━━ PROVIDED DATA ━━

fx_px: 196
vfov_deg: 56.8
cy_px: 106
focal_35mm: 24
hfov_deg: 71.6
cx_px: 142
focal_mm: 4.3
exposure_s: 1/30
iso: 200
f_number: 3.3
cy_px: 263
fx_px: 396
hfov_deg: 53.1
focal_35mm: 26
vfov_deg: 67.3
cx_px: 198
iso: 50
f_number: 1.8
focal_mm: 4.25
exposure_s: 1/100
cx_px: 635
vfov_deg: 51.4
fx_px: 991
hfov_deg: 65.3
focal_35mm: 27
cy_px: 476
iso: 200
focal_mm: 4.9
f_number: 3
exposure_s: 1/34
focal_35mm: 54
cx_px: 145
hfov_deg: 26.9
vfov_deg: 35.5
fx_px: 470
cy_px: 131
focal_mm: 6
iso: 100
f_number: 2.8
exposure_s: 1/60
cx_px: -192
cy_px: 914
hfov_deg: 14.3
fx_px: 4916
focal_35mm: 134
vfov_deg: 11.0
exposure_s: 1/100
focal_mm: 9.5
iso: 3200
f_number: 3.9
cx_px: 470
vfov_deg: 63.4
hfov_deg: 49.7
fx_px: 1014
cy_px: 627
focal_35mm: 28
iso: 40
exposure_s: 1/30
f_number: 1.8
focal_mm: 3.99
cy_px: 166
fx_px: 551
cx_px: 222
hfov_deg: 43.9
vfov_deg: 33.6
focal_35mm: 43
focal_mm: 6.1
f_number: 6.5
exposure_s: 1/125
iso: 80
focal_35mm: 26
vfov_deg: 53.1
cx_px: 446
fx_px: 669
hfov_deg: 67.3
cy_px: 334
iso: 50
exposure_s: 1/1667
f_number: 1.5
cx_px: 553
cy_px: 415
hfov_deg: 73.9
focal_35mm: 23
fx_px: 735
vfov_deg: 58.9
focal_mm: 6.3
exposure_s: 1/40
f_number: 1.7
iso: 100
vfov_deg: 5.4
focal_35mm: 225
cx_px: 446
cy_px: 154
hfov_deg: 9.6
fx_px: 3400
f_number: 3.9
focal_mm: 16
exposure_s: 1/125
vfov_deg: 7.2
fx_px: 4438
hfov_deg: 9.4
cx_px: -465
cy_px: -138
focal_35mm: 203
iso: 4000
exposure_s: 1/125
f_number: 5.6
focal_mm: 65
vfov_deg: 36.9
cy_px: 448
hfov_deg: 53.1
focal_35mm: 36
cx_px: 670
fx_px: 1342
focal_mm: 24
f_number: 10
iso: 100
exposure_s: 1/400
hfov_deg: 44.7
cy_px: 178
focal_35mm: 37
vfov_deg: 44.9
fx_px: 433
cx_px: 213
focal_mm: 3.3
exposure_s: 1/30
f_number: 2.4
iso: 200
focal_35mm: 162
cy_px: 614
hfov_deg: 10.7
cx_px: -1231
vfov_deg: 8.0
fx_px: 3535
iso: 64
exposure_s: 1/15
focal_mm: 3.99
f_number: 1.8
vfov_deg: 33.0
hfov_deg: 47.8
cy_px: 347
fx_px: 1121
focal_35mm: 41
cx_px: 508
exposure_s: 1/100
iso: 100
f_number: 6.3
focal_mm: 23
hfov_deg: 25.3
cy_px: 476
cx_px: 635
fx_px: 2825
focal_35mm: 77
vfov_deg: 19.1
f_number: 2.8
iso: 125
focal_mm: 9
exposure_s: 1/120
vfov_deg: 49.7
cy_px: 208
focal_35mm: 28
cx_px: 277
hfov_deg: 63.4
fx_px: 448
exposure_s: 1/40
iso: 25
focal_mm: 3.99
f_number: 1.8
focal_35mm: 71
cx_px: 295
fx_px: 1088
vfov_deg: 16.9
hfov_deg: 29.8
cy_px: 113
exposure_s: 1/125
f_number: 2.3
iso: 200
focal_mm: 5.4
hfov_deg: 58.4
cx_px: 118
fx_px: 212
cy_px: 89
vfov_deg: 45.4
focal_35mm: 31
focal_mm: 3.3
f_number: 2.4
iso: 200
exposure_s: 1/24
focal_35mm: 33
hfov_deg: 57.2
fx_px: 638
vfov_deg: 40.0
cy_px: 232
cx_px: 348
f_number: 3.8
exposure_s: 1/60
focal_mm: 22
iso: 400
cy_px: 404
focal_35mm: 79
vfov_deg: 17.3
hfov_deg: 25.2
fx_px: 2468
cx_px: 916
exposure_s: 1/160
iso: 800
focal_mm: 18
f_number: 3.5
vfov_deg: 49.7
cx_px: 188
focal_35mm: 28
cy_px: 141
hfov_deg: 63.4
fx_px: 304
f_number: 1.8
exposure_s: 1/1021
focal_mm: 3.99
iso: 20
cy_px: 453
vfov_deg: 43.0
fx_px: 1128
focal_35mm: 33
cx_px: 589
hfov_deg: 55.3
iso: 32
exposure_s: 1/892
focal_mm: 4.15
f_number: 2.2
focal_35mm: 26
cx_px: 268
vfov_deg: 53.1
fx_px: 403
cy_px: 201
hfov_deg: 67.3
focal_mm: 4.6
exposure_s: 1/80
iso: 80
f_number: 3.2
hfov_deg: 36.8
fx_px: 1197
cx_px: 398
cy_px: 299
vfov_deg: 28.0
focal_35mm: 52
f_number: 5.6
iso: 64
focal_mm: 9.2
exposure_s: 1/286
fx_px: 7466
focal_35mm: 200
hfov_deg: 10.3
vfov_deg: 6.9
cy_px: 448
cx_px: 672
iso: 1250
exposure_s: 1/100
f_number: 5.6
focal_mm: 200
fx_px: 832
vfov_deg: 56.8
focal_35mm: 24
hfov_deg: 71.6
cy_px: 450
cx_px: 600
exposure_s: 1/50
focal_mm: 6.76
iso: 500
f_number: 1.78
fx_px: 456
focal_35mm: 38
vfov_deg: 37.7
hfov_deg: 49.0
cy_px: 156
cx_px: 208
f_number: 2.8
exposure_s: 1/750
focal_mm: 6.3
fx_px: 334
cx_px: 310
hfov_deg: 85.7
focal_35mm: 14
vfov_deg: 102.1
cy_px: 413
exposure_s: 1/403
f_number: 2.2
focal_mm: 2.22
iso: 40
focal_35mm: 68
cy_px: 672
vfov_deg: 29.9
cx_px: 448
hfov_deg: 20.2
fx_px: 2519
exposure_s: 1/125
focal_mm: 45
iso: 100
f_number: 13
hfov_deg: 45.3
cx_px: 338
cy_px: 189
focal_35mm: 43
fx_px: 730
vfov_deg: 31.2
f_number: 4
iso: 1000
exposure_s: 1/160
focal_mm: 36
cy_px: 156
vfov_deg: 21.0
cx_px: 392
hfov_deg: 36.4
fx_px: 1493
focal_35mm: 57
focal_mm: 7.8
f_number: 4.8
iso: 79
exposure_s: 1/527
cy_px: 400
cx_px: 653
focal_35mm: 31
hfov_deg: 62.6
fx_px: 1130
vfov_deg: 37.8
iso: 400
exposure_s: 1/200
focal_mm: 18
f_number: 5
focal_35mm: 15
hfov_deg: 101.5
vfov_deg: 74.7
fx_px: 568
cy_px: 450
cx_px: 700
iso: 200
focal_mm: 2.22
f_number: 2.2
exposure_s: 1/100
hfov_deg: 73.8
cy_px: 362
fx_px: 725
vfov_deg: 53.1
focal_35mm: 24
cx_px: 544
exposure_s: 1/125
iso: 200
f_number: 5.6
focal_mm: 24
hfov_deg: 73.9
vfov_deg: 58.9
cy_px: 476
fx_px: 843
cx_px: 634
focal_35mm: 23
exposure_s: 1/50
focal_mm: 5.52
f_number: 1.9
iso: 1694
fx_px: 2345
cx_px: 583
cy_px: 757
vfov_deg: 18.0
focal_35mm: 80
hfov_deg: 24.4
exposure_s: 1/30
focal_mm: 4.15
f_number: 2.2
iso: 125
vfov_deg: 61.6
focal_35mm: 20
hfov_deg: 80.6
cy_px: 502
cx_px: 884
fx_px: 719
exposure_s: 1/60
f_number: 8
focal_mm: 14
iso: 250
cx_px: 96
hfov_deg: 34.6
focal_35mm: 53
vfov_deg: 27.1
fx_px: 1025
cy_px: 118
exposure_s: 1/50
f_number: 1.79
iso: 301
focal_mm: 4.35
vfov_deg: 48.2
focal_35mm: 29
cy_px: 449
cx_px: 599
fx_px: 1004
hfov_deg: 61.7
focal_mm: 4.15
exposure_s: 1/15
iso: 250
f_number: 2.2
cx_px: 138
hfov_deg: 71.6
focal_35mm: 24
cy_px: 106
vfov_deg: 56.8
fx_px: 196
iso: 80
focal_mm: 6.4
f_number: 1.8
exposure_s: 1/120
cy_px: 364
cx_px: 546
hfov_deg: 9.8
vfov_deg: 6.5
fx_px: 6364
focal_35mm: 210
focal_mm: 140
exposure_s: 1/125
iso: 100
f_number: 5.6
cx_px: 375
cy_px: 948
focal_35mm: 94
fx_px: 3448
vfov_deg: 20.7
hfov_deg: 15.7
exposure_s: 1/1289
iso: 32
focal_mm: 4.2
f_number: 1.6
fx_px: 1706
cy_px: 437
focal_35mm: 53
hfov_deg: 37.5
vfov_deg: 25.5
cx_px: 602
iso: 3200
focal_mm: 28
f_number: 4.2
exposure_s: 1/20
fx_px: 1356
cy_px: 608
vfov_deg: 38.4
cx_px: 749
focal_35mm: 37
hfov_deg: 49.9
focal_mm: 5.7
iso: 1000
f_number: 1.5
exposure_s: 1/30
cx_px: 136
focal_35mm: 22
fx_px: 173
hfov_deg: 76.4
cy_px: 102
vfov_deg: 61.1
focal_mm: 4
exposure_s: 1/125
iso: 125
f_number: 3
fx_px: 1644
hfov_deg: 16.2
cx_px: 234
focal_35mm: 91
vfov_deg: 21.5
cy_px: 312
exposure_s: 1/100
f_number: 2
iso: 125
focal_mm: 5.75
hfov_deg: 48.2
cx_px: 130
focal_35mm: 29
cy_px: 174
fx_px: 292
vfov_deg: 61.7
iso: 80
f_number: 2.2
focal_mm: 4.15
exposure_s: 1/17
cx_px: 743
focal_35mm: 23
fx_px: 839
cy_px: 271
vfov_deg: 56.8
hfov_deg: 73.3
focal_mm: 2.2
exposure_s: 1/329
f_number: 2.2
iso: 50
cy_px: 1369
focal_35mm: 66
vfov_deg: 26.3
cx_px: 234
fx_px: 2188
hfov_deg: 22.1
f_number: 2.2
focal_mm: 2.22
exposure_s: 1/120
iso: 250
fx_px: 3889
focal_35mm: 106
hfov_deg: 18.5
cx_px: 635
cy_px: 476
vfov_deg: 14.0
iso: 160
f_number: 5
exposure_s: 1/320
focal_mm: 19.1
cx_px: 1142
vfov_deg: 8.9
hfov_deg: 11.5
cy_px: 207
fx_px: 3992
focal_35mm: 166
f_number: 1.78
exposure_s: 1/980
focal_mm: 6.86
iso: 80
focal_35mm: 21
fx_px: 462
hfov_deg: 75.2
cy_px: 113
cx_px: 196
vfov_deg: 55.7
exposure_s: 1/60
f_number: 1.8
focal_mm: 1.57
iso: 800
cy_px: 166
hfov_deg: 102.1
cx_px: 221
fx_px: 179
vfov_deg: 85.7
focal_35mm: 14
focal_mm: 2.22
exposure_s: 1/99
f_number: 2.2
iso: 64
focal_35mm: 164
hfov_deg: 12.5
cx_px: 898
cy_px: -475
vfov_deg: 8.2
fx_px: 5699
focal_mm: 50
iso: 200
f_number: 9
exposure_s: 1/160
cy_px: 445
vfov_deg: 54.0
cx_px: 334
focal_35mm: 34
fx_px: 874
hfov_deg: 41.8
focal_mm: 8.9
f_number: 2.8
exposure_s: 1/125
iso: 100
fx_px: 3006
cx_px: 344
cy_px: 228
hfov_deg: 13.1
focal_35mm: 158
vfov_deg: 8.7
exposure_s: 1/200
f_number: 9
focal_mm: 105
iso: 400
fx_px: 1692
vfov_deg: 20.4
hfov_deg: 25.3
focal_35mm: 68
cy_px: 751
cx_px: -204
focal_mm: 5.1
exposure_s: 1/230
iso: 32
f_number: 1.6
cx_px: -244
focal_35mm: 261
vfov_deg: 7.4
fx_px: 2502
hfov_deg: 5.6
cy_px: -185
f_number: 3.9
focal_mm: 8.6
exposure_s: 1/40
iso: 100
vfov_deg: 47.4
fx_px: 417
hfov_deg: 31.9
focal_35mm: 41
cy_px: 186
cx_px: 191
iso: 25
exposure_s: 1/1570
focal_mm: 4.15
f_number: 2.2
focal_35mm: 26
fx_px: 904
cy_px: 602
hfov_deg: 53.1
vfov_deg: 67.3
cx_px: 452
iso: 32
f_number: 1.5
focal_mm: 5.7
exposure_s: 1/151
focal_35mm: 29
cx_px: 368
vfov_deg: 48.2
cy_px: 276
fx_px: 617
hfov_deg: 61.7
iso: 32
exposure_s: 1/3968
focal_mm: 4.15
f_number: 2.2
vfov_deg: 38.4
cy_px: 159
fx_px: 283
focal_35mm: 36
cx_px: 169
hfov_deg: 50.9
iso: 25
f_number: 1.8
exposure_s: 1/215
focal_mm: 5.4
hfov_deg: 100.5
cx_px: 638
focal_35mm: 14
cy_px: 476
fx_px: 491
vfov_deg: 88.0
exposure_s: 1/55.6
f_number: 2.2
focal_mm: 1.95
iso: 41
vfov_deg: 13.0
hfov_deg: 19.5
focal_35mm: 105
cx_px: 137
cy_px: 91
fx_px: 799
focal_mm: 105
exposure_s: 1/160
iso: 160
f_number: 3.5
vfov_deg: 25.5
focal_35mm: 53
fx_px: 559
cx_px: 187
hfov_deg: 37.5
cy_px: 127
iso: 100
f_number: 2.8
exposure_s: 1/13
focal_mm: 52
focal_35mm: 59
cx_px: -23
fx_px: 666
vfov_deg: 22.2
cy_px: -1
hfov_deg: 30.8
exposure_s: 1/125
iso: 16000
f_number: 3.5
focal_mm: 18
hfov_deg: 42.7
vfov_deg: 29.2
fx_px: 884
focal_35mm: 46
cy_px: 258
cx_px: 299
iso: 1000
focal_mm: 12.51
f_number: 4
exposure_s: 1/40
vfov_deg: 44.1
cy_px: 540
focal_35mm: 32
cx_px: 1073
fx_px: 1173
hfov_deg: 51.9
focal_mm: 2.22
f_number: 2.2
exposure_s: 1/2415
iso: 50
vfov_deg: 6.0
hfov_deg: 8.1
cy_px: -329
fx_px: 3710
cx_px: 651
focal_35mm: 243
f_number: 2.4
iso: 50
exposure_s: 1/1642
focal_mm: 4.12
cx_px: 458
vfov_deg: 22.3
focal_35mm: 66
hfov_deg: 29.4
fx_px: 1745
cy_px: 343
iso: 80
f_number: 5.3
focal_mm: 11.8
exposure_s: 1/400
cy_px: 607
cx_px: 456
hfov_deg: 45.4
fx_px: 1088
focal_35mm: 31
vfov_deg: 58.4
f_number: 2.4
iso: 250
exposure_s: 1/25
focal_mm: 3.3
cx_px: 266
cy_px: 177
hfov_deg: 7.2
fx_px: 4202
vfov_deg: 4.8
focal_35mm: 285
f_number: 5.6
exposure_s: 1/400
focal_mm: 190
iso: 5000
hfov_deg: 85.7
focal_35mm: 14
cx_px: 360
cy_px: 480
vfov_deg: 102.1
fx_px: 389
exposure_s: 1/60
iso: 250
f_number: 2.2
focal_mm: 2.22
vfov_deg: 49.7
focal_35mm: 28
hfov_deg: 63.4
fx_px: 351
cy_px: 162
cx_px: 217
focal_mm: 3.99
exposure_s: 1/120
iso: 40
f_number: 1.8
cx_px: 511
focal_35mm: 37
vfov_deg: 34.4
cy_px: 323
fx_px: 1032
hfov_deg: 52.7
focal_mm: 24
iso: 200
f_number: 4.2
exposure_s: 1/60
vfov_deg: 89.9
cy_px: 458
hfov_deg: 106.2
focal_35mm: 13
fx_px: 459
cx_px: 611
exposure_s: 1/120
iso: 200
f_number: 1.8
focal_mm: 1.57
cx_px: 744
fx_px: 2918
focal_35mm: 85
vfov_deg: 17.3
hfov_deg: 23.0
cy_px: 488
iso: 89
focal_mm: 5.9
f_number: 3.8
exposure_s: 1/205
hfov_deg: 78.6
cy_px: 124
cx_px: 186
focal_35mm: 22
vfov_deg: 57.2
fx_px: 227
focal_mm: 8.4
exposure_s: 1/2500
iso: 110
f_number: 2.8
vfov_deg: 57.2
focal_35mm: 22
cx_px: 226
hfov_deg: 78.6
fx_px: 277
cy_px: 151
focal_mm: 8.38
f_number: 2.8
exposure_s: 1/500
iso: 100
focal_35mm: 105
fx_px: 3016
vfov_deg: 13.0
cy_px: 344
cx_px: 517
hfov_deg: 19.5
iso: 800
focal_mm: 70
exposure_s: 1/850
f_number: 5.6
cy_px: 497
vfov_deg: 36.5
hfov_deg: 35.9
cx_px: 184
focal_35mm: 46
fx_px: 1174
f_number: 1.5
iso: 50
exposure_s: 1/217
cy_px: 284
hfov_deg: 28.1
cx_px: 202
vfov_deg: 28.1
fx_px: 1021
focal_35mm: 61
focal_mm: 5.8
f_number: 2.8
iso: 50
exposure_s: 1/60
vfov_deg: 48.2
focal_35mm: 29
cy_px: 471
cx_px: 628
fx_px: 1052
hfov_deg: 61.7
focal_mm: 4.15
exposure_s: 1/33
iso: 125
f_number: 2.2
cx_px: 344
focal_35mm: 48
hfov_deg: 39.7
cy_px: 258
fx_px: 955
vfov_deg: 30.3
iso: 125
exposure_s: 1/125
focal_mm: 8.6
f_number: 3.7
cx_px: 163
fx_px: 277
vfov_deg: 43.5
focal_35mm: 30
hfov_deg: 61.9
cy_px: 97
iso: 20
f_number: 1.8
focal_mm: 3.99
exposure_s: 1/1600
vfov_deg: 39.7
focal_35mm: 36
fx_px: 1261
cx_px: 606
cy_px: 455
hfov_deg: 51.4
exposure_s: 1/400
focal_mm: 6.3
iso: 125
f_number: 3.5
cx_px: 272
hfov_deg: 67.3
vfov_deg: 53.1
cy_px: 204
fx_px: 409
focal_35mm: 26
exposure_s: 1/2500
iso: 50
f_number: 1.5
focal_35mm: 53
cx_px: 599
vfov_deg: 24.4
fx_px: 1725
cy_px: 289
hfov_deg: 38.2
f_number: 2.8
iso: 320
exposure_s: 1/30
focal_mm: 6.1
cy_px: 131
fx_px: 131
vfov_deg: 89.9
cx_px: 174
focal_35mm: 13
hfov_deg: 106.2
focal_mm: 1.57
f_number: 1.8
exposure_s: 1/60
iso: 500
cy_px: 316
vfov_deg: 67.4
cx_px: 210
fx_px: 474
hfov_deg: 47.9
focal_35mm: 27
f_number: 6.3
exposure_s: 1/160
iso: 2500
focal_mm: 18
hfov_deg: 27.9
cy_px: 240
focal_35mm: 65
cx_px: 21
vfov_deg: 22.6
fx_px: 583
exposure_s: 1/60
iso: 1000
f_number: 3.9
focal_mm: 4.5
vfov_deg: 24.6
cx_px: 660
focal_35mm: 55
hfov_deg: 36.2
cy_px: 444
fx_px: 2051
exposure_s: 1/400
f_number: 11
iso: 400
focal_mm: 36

━━━

** WORK REQUEST **
Looking at the entries above, can you reproduce exactly the lines from the one that holds "hfov_deg: 36.8" through the one that holds "focal_35mm: 38", and only those?

** ANSWER SECTION **
hfov_deg: 36.8
fx_px: 1197
cx_px: 398
cy_px: 299
vfov_deg: 28.0
focal_35mm: 52
f_number: 5.6
iso: 64
focal_mm: 9.2
exposure_s: 1/286
fx_px: 7466
focal_35mm: 200
hfov_deg: 10.3
vfov_deg: 6.9
cy_px: 448
cx_px: 672
iso: 1250
exposure_s: 1/100
f_number: 5.6
focal_mm: 200
fx_px: 832
vfov_deg: 56.8
focal_35mm: 24
hfov_deg: 71.6
cy_px: 450
cx_px: 600
exposure_s: 1/50
focal_mm: 6.76
iso: 500
f_number: 1.78
fx_px: 456
focal_35mm: 38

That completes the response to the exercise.